## Page excerpt

US20060280610A1

US20060280610A1 - Turbine blade and method of fabricating same

Info

Publication number: US20060280610A1
Application number: US11/150,929
Authority: US
Inventors: John Heyward; Michael Beverley; Francis Bobie
Original assignee: Individual
Current assignee: General Electric Co
Priority date: 2005-06-13
Filing date: 2005-06-13
Publication date: 2006-12-14
Also published as: JP2006348937A; CA2550083A1; EP1734227A1; CN1880729A

Abstract

A method for fabricating a turbine blade includes casting at least one turbine blade that includes a blade tip shroud and at least one seal tooth coupled to the blade tip shroud, and removing at least a portion of the turbine blade such that a radially outer surface of the blade tip shroud has at least two substantially flat surfaces.

Description

BACKGROUND OF THE INVENTION

This invention relates generally to turbine assemblies, and more particularly, to methods and apparatus for fabricating gas turbine engine rotor blades.
Gas turbine engines typically include a compressor, a combustor, and at least one turbine. The compressor compresses air which is mixed with fuel and channeled to the combustor. The mixture is then ignited for generating hot combustion gases, and the combustion gases are channeled to the turbine which extracts energy from the combustion gases for powering the compressor, as well as producing useful work to propel an aircraft in flight or to power a load, such as an electrical generator.
The turbine includes a rotor assembly and a stator assembly. The rotor assembly includes a plurality of rotor blades extending radially outward from a disk. More specifically, each rotor blade extends radially between a platform adjacent the disk and a blade tip. A combustion gas flowpath through the rotor assembly is bound radially inward by the rotor blade platforms, and radially outward by a plurality of shrouds, wherein each shroud includes at least one seal tooth.
At least one known gas turbine blade is fabricated utilizing a nickel based alloy to produce a turbine blade that has a substantially curved outer shroud. For example, the turbine blade is cast with additional stock that is removed utilizing a simple radial grind operation to produce the finished outer shroud and the seal teeth. More specifically, the nickel based alloy is cast “to size”, i.e. the turbine blade does not require significant machining to produce the finished turbine blade.
However, if the gas turbine blade is fabricated utilizing a different material, for example, a titanium aluminide material, casting a turbine blade that includes a substantially curved shroud and at least one seal tooth, produces a turbine blade that has no “as-cast” surfaces. More specifically, casting a turbine blade utilizing titanium aluminide produces a turbine blade that has a large amount of excess material relative to the final machined configuration, shown in FIGS. 1 and 2. Therefore, at least two machining operations are required to remove the excess material to form the finished turbine blade having a curved outer shroud and seal teeth, shown in FIG. 3. Accordingly, fabricating a gas turbine blade having a curved outer shroud utilizing a material other than nickel based alloy facilitates increasing the cost of fabricating the turbine blade, thus increasing the cost of the blade to the customer.

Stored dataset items
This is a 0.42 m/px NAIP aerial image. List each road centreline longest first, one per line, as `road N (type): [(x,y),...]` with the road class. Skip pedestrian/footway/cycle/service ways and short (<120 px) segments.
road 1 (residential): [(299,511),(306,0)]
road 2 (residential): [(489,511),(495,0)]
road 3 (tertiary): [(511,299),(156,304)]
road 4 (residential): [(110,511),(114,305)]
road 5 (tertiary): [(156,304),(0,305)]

## Request
Reproduce the passage of the turbine blade patent page from "BACKGROUND OF THE" up to and including "an electrical generator.", word for word.

## Full output
BACKGROUND OF THE INVENTION

This invention relates generally to turbine assemblies, and more particularly, to methods and apparatus for fabricating gas turbine engine rotor blades.
Gas turbine engines typically include a compressor, a combustor, and at least one turbine. The compressor compresses air which is mixed with fuel and channeled to the combustor. The mixture is then ignited for generating hot combustion gases, and the combustion gases are channeled to the turbine which extracts energy from the combustion gases for powering the compressor, as well as producing useful work to propel an aircraft in flight or to power a load, such as an electrical generator.